[[ Given data, beginning ]]

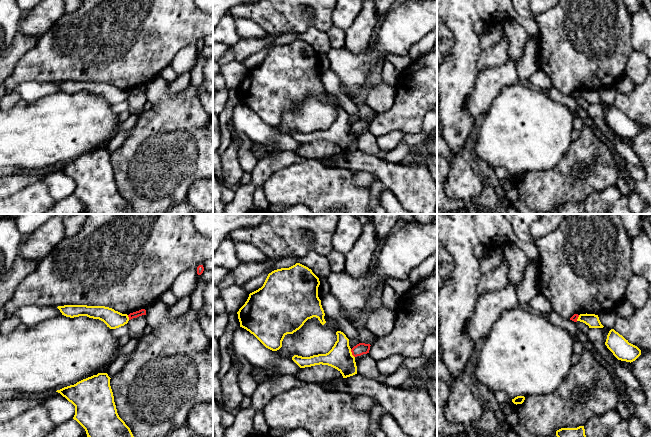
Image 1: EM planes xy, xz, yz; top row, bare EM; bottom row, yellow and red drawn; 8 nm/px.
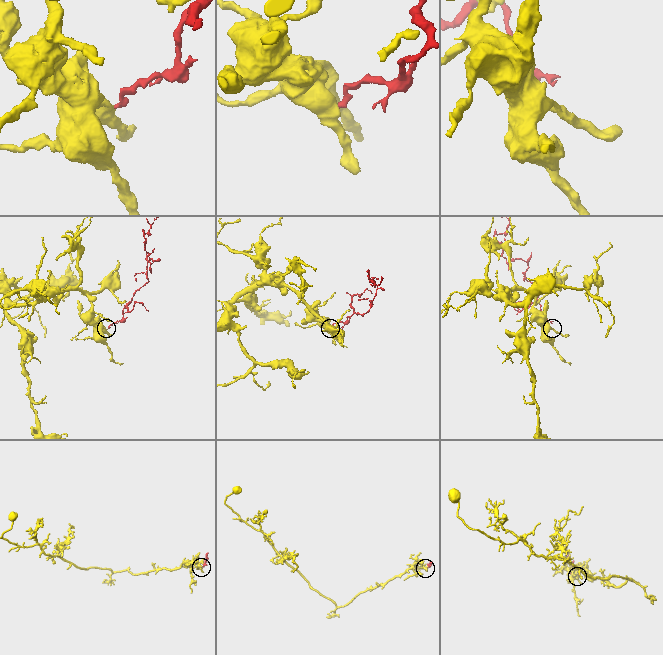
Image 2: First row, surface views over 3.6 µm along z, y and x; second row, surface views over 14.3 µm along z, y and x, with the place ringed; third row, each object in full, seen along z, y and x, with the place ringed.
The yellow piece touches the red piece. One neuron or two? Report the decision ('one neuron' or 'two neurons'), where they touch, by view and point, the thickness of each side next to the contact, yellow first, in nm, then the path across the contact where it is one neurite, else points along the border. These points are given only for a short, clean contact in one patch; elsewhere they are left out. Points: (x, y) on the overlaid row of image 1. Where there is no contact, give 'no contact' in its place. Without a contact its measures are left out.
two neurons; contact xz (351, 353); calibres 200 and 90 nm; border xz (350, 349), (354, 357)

[[ Given data, end ]]
[[ Given data, beginning ]]

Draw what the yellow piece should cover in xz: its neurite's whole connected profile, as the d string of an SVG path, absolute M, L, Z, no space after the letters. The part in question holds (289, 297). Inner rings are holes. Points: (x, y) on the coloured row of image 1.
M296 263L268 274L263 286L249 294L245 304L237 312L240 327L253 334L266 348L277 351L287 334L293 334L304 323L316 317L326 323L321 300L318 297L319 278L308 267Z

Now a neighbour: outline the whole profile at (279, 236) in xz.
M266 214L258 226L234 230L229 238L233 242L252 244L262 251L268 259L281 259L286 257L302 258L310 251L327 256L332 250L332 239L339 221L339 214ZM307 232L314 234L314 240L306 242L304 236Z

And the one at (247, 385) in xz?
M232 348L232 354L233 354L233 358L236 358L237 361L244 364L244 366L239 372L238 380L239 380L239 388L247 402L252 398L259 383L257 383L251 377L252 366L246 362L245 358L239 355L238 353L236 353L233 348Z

[[ Given data, end ]]
[[ Given data, beginning ]]

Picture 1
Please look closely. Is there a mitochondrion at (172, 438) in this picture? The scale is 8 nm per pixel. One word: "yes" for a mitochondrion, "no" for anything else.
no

[[ Given data, end ]]

• **Work required**:
Within the listing above, copy exactly the lines that start at the one with "Image 1: EM" and continue through the one with "Image 2: First". Omit pictures.

• **Result**:
Image 1: EM planes xy, xz, yz; top row, bare EM; bottom row, yellow and red drawn; 8 nm/px.
Image 2: First row, surface views over 3.6 µm along z, y and x; second row, surface views over 14.3 µm along z, y and x, with the place ringed; third row, each object in full, seen along z, y and x, with the place ringed.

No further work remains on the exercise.